Does your management "get" that this task they've handed you is mission critical? Perhaps more so than their own jobs.
Most organizations that make or package devices in a Class 7 (or 8, or whatever) cleanroom do so in order to achieve consistent (not necessarily low, just consistent) bioburden on their devices. That's because consistent bioburden is an absolutely essential characteristic of sterilization validation.
If that's true for you, the point of monitoring what's happening in your cleanroom is to know that you have an environment in which the operations you do before and in that cleanroom will result in product that does not exceed the bioburden level for which your sterilization process was validated.

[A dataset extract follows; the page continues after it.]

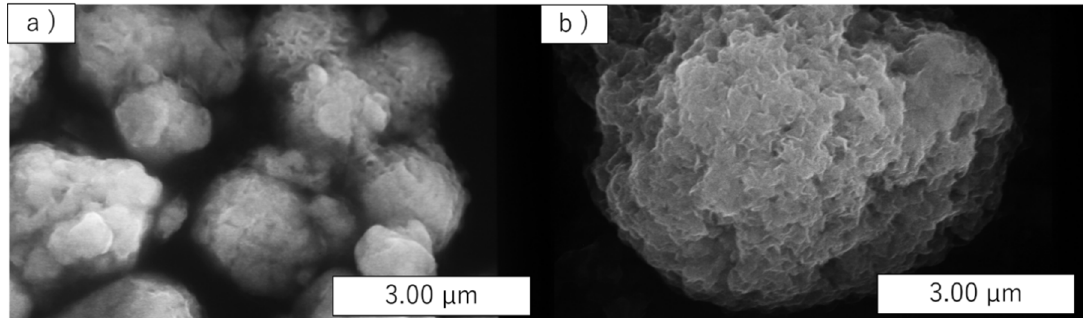
Figure 3. SEM images of ( a ) ZnIn 2 S 4 and ( b ) Zn 0.74 Cu 0.13 In 2 S 3.805 .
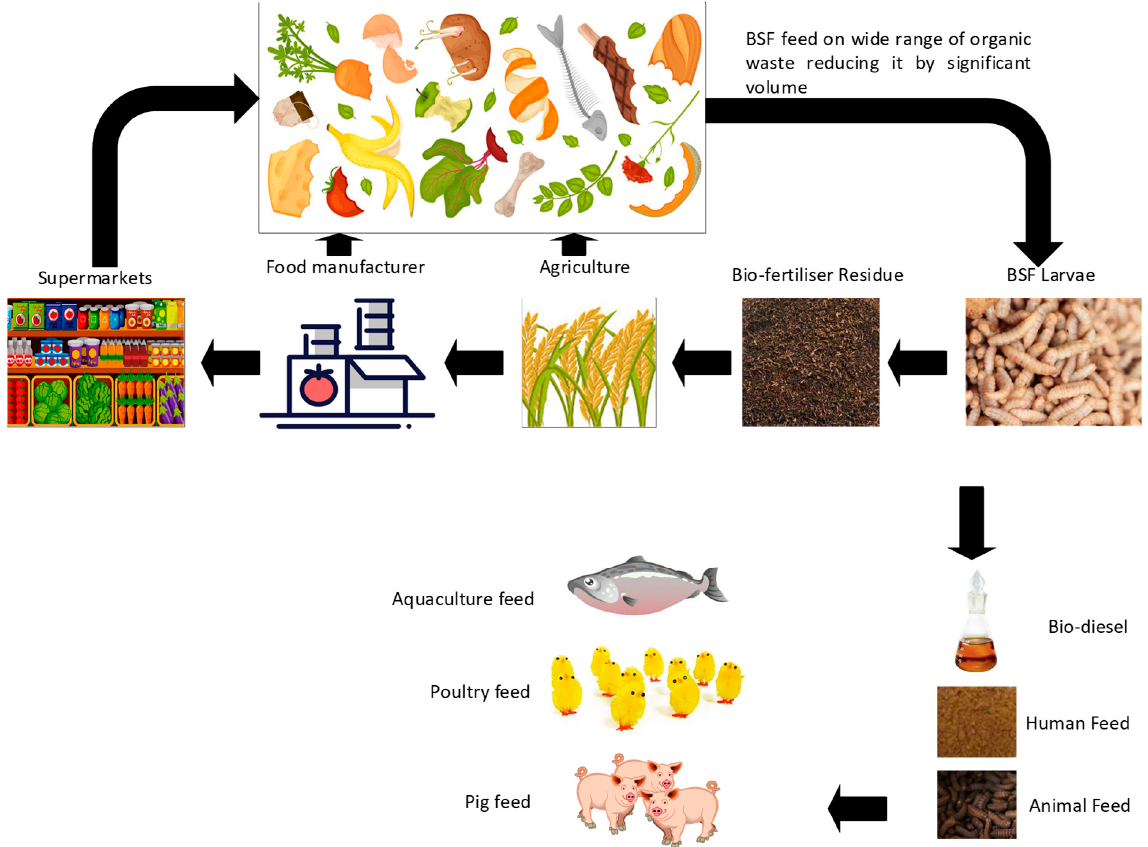
Figure 3. A schematic of BSFL circular economy utilising food manufacturing waste .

So a starting point is to look at your sterilization validation. What bioburden was determined to be the worst-allowable-case? That's your absolute upper limit. You want to achieve a level that's (1) consistent, and (2) a fraction of your validation limit.
Start by taking measurements of the bioburden on your products coming out of ordinary product batches. You'll be working with an outside lab...if you don't know who does this, talk to your sterilization contractor about who they use, and talk to that lab about what methods they want you to use.

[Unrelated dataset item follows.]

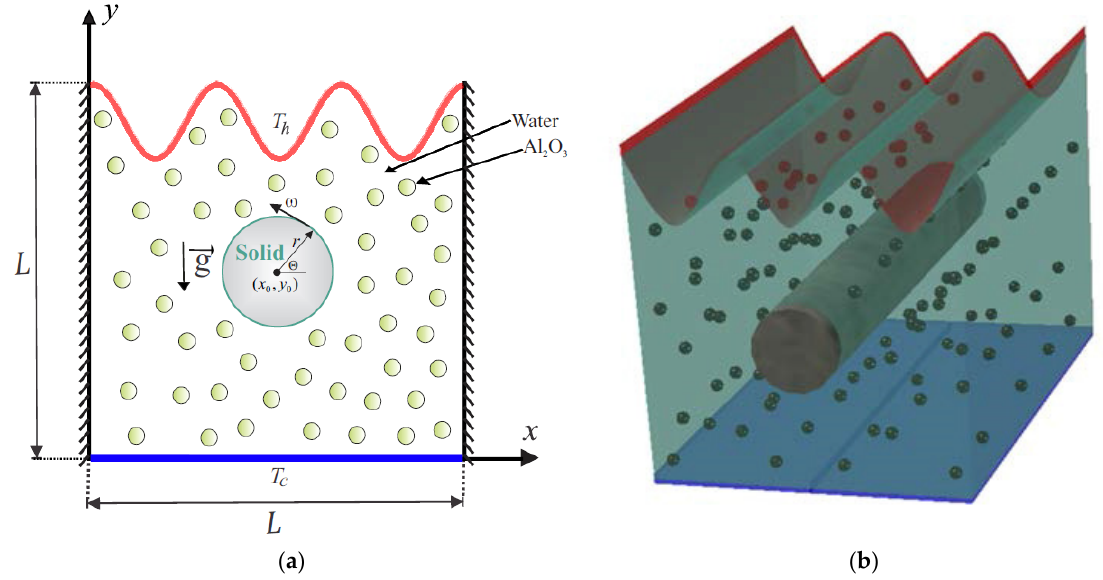
Figure 1. ( a ) 2D schematic representation in the plane ( X and Y axes); ( b ) 3D schematic representation of the physical design.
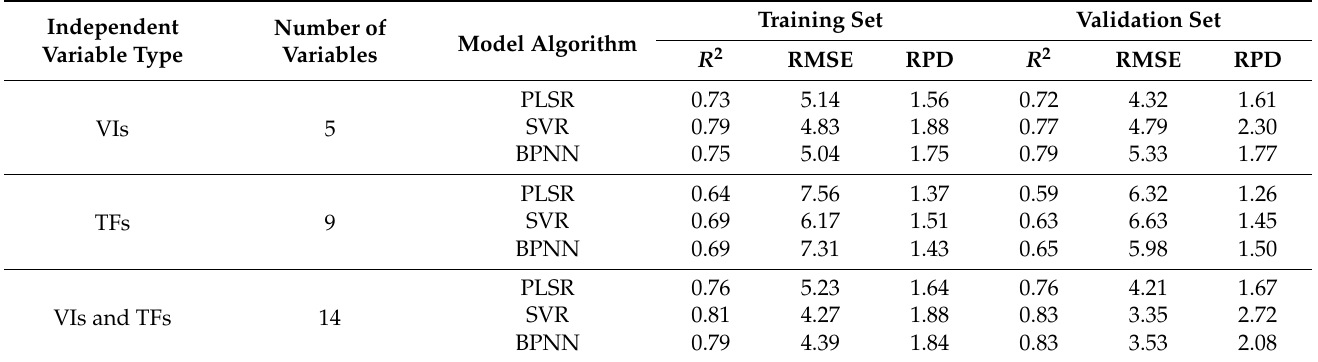
Table 4. Monitoring results of each model algorithm based on vegetation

Measure with every room and production variable you think could affect production characteristics...heat and cooling on and off, filters as dirty as you allow them to get and just changed, beginning and end of each shift, different products in the room. Are all the numbers consistent? Or is there variability in what the room delivers? If there's variability, you've already learned two important things...what product and set of production circumstances is your "challenge" combination for further work on the problem, and that the room and/or your processes quite possibly need engineering evaluation and fixes.
Once you know that the room is consistent and/or you've identified your challenge combination, and you've established that the worst case situation is within the sterilization validation boundary, you can select methods of measuring particle counts in the room that are cheaper and easier to perform than product bioburden evaluations. Those cheaper easier methods become your control basis. You however need the foundation studies so that you have proved that your production room monitoring method(s) correlate with product bioburden.
Your NB's microbiologist should want to see that you have proven such a correlation, and that you understand that ultimately what you're indirectly monitoring is product bioburden.
If my surmise above as to why you have a cleanroom was correct, then if you go back to the prior NC, it should say something that you can understand to be consistent with the above.